Hardcore Henry Review

A man wakes up in a laboratory with no memory and a couple of cybernetic limbs, and is thrust into a violent quest to rescue his kidnapped wife.

by Jonathan Pile |
Published on
Release Date:

08 Apr 2016

Original Title:

Hardcore Henry

Films with sections seen from a first-person viewpoint are nothing new. The Rock’s marines-on-Mars video game adaptation Doom did it more than a decade ago. Lady In The Lake, a Raymond Chandler adaptation, was shot entirely like that, and that was in 1947. Still, it’s rare enough to be proclaimed as a selling point, which is exactly what’s been done with Hardcore Henry — billed as the first action film to do it all the way through to avoid awkward Lady In The Lake pedantry.

As the bodies stack up, in inverse correlation to your interest levels, you’ll wish you could turn the damn thing off.

Henry, our protagonist (you, ostensibly), wakes up with no memory, no voice and with his wife, Estelle, a budget Jennifer Lawrence (actually Haley Bennett), attaching cybernetic limbs in a sci-fi operating room. This facility is then attacked. Henry just manages to escape, but not before his wife is kidnapped by the bleached blond villain, who appears to have telekinetic powers for some reason. And so begins an increasingly tedious and violent adventure through a Russian city and its surroundings, taking in such video-game cliché locations as ‘strip club’, ‘the woods’ and ‘crumbling building’, with Sharlto Copley in various guises (punk, British solider, homeless man) as your guide.

In essence, it is a first-person shooter in cinematic form, but even if you’d gladly watch a stream of Battlefield 4 on Twitch for 90 minutes, you should still pause before seeing this. Because the filmmakers fundamentally seem to misunderstand how the human eye works, in that, it can move within its socket. So just because you shake your head, it doesn’t mean what you’re looking at will also move from left to right (go on, try it — naturally your eyes will stayed focused on one spot). It’s the same for running, climbing up buildings or leaping from one moving vehicle to another — the film presents these as disorientating experiences when, in reality, they (or at least the first two) are anything but. How would anyone go for a jog round the park if they saw the same juddery way Henry is presented as seeing? It would be chaos.

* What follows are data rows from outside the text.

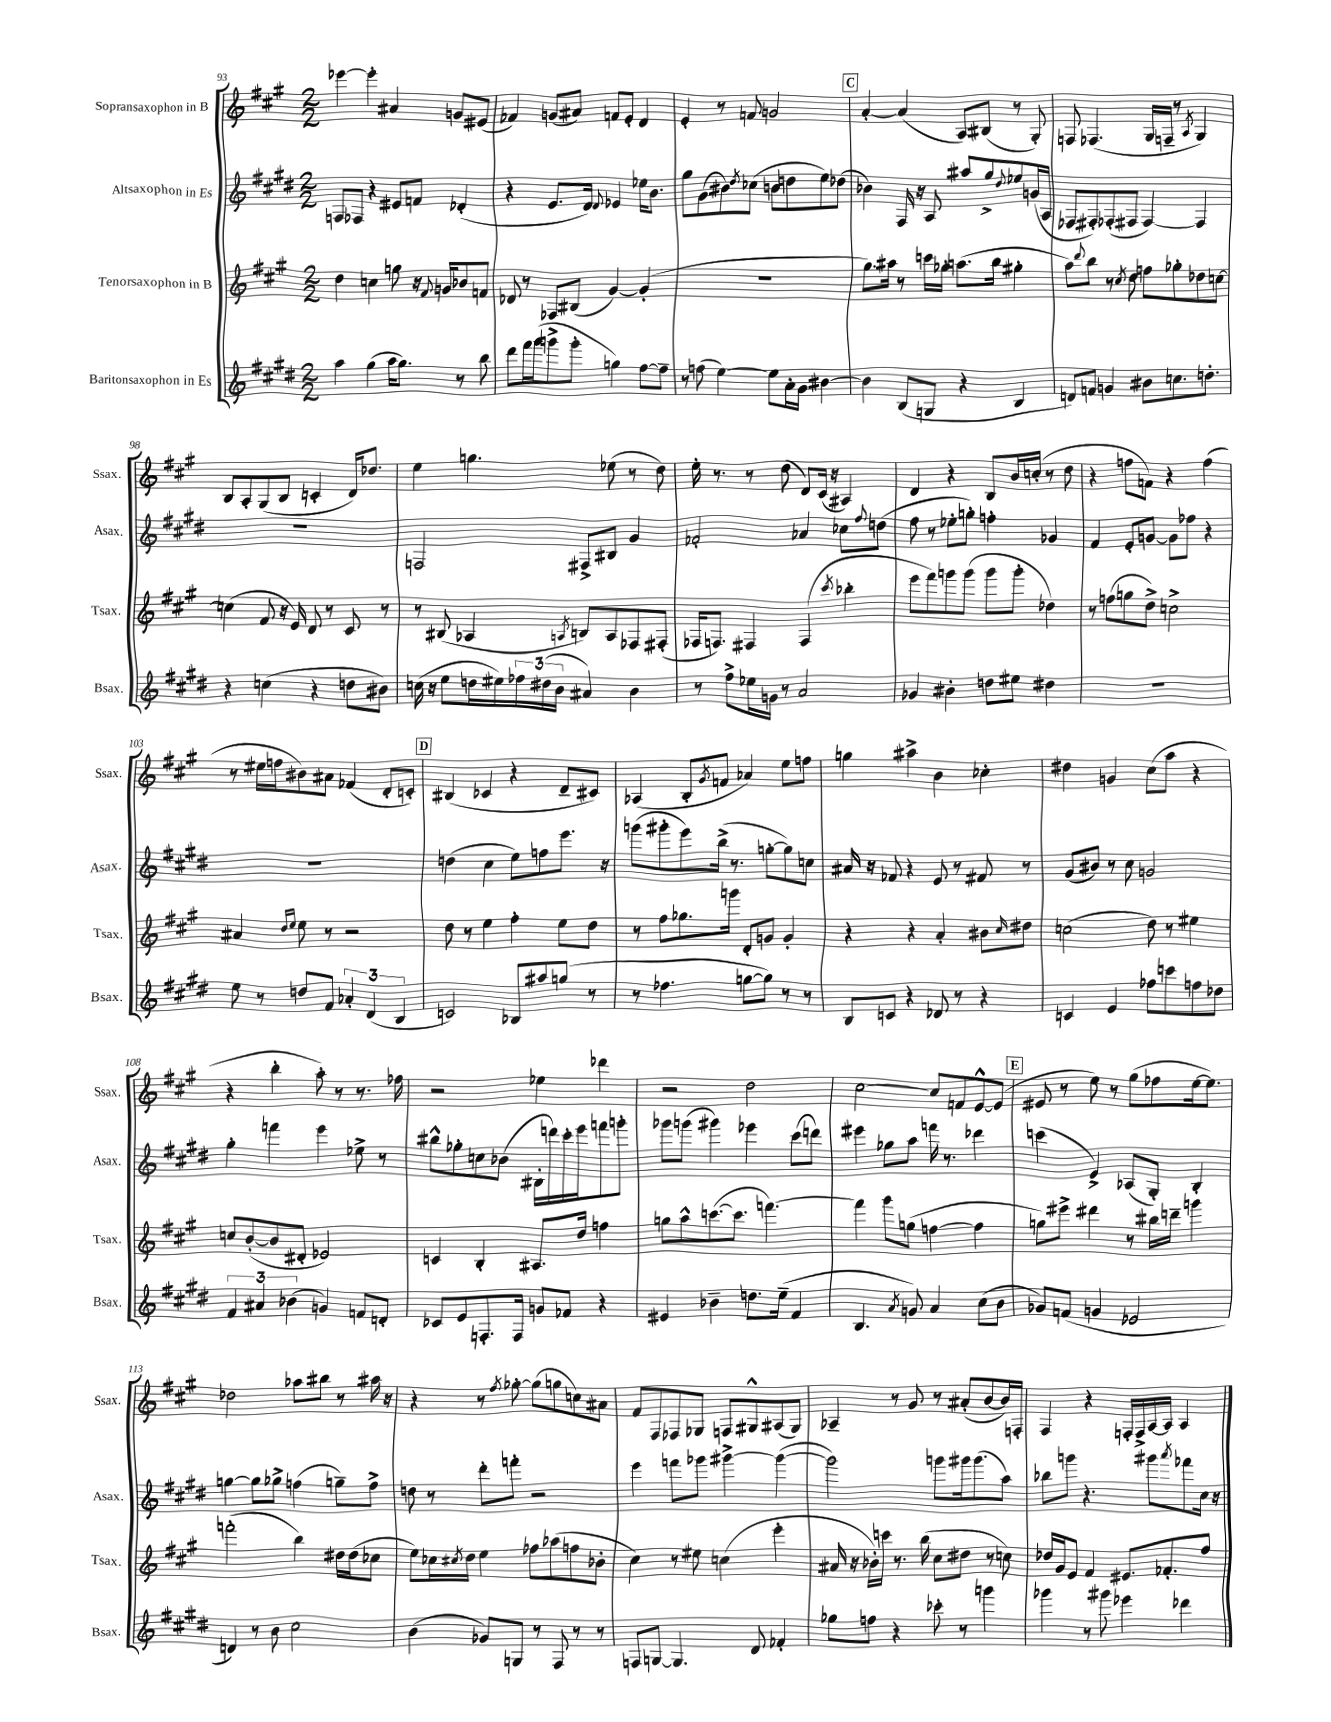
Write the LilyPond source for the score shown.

<<
\new StaffGroup <<
\new Staff = "s0" \with { instrumentName = "Sopransaxophon in B" shortInstrumentName = "Ssax." } {
    \clef treble \key a \major \numericTimeSignature \time 2/2
    ees'''4~ ees'''4-. ais'4 g'8 eis'8( |
    fes'4) g'8( ais'8) f'8 e'8-. d'4 |
    e'4-. r8 f'8 g'2 |
    \mark \markup { \box "C" } a'4~-. a'4( a8) bis8( r8 gis8-.) |
    f8 fes4.( gis16 f16-- r8 \acciaccatura { a8 } gis4) |
    b8 a8-. gis8( b8 c'4-. d'16) des''8. |
    e''4 g''4. ees''8( r8 d''8) |
    e''16-. r8. r8 d''8( d'8) cis'16( r16 ais4) |
    d'4 r4 b8 b'16 c''16-.( r8 d''8 |
    r4 f''8 f'8) r4 f''4( |
    r8 eis''16 f''16 bis'8) ais'8 fes'4( d'8-. c'8-.) |
    \mark \markup { \box "D" } bis4( ces'4 r4 d'8-- cis'8) |
    aes4( b8-. \acciaccatura { gis'8 } f'8 aes'4) e''8 f''8 |
    g''4 ais''4-> b'4 ces''4-. |
    dis''4 g'4 cis''8( a''8 r4 |
    r4 b''4-. a''8-.) r8 r8. fes''16 |
    r2 ees''4 des'''4 |
    r2 d''2 |
    cis''2~ cis''8 f'8 e'8~-^ e'8( |
    \mark \markup { \box "E" } eis'8 r8 e''8) r8 gis''8( fes''8 e''16~ e''8.) |
    des''2 aes''8 bis''8 r8 ais''16 r16 |
    r4 r8 \acciaccatura { fis''8 } ges''8~-. ges''8( g''8 c''8) ais'8 |
    fis'8 fis8 fes8 ges8 f8 gis8-^ ais8( gis8) |
    aes4-- r8 gis'8 r8 ais'8-.( b'8~ b'16) f16-. |
    fis4 r4 f16-. f16-> a16~ a16 a4 \bar "|." |
}
\new Staff = "s1" \with { instrumentName = "Altsaxophon in Es" shortInstrumentName = "Asax." } {
    \clef treble \key e \major \numericTimeSignature \time 2/2
    f8 fes8 r4 eis'8 f'8 des'4-.( |
    r4 e'8. dis'16) \appoggiatura { dis'8 } ees'4 ees''16 b'8. |
    gis''8 gis'8( bis'8) \acciaccatura { dis''8 } ces''8( b'8 d''8 e''8) des''8( |
    \mark \markup { \box "C" } bes'4) fis16 r16 a8 ais''8 gis''8-> \appoggiatura { dis''8 } ees''8 g'16( a16 |
    fes8 fis8-.) fes8-.( fis8 fis4~) fis4 |
    R1 |
    f2 fis8-> bis8 gis'4 |
    fes'2-. aes'4 ces''8 \appoggiatura { fis''8 } d''8( |
    fis''8 r8 ees''8-. g''8-.) f''4-. ges'4 |
    fis'4 e'8-. g'8~ g'8 fes''8 r4 |
    R1 |
    \mark \markup { \box "D" } d''4( cis''4 e''8) f''8 e'''8. r16 |
    g'''8( gis'''8-. e'''8) b''16->( r8. g''8~-. g''8) c''8 |
    ais'16 r16 fes'8 r4 e'8 r8 fis'8 r8 |
    gis'8( bis'8) r8 cis''8 g'2 |
    gis''4-. f'''4 e'''4 ees''8-> r8 |
    bis''8-^ ges''8-. c''8 bes'8( bis16-. d'''16) cis'''16-. e'''16 f'''8 g'''8-. |
    ges'''8 g'''8( gis'''4) ees'''4 cis'''8( d'''8) |
    eis'''4 ges''8 a''8 f'''16 r8. des'''4 |
    \mark \markup { \box "E" } c'''4( e'4->) aes8( gis8-.) b4-. |
    g''4~ g''8 ges''8-> f''4( g''8--) f''8-> |
    d''8 r8 dis'''8-. f'''8-. r2 |
    e'''4 f'''8 ges'''8 gis'''4~-> gis'''4~( |
    gis'''2) g'''8 gis'''16 gis'''8.( a''8) |
    bes''8 g'''8 r4. gis'''8 \acciaccatura { a'''8 } fes'''8 cis''16 r16 \bar "|." |
}
\new Staff = "s2" \with { instrumentName = "Tenorsaxophon in B" shortInstrumentName = "Tsax." } {
    \clef treble \key a \major \numericTimeSignature \time 2/2
    d''4 c''4 g''8 r16 \appoggiatura { fis'8 } g'16 bes'8 f'8 |
    des'8 r8 fes8 bis8( gis'4~) gis'4-.( |
    R1 |
    \mark \markup { \box "C" } gis''8.) ais''16 r8 c'''16 ges''16-. a''8.( b''16 gis''4-. |
    a''8) \appoggiatura { d'''8 } b''8 r8 \acciaccatura { cis''8 } d''8 f''8 ges''8-. des''8 c''8~ |
    c''4( fis'8 r16 e'16) d'8 r8 cis'8 r8 |
    r8 bis8( aes4 \acciaccatura { a8 } b8) a8 fes8 fis8-.( |
    fes16 f8.) fis4 fis4( \acciaccatura { cis'''8 } bes''4-. |
    e'''8 fis'''8) g'''8 g'''8( g'''8 g'''8-. des''4) |
    r8 f''8( g''8 d''8->) c''2-> |
    ais'4 \grace { d''16 e''16 } e''8 r8 r2 |
    \mark \markup { \box "D" } d''8 r8 e''4 fis''4-. e''8 d''8 |
    r8 fis''8 ges''8. g'''16 d'8-. g'8 g'4-. |
    r4 r4 a'4-. bis'8 \grace { cis''16 } dis''8 |
    c''2( d''8) r8 eis''4 |
    c''8 b'8~-.( b'8 dis'8-. ees'2) |
    c'4 b4-. ais8. d''16 f''4 |
    g''8 a''8-^ c'''8.~( c'''8. f'''4.~) |
    f'''4 gis'''8 g''8( f''4~ f''4 |
    \mark \markup { \box "E" } g''8) eis'''8-> dis'''4 r8 bis''16 d'''16-- g'''4 |
    f'''2-.( b''4) dis''16 dis''16( ces''8 |
    e''8) ces''16 \acciaccatura { cis''8 } d''16 e''4 fes''8 aes''8( f''8 bes'8-. |
    cis''4) r8 eis''8 c''4( e'''4-. |
    ais'16 r16 bes'16-.) c'''16 r8. b''16( cis''8 dis''8 r8 c''8) |
    des''16 gis'16 e'8 fis'4 eis'8. fes'8.-. fis''8 \bar "|." |
}
\new Staff = "s3" \with { instrumentName = "Baritonsaxophon in Es" shortInstrumentName = "Bsax." } {
    \clef treble \key e \major \numericTimeSignature \time 2/2
    a''4 gis''4( a''16 gis''8.) r8 b''8 |
    dis'''8 fis'''16 gis'''16( g'''8-> g'''8-. g''4) fis''8~ fis''8-- |
    r8 f''8( e''4~) e''8 a'16-. gis'16 bis'4~ |
    \mark \markup { \box "C" } bis'4 b8( g8 r4 b4 |
    d'8) f'8 g'4 bis'8 c''8. d''8.-. |
    r4 c''4( r4 d''8 bis'8) |
    c''16( r16 e''8 d''16 eis''16) \tuplet 3/2 { fes''16 dis''16( b'16 } ais'4) b'4 |
    r8 fis''8-> ees''16 g'16 r8 a'2 |
    ges'4 bis'4-. d''8 eis''8 dis''4 |
    R1 |
    e''8 r8 d''8 fis'8 \tuplet 3/2 { aes'4-. dis'4( b4 } |
    \mark \markup { \box "D" } c'2) bes8 ais''8 g''8( r8 |
    r8 fes''4. g''8~ g''8) r8 r8 |
    b8 c'8 r4 des'8 r8 r4 |
    c'4 e'4 fes''8 c'''8 f''8 des''8 |
    \tuplet 3/2 { fis'4 ais'4 bes'4( } g'4) f'8 d'8-. |
    ces'8 e'8 f8.-. f16 g'8 fes'8 r4 |
    eis'4 bes'4-- d''8. e''16--( fis'4 |
    b4. \acciaccatura { a'8 } g'8) a'4 cis''8( b'8 |
    \mark \markup { \box "E" } ges'8) f'8( g'4 ees'2 |
    d'4) r8 b'8 cis''2 |
    b'4( ges'8) g8 r8 fis8 r8 r8 |
    f8 g8~ g4. dis'8 fes'4-. |
    ges''8 f''8 r4 ces'''8-. r8 g'''4 |
    ges'''4 r8 gis'''8 ees'''4 des'''4 \bar "|." |
}
>>
>>
\layout { \context { \Score currentBarNumber = #93 } }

Could this be forgiven if there was an engaging story to follow? Or even a sense of fun? It’s a moot point, because there isn’t. Even the most rushed PS4 shooter is given more consideration than this appears to have been. And as the bodies stack up, almost in exact inverse correlation to your dwindling interest levels, you’ll wish you could do what you do if a game is starting to bore you – just hit a button to turn the damn thing off.

Light on plot, high on braindead action, it turns out there’s a reason hardly any films are shot in first-person view — it’s just not a very good idea.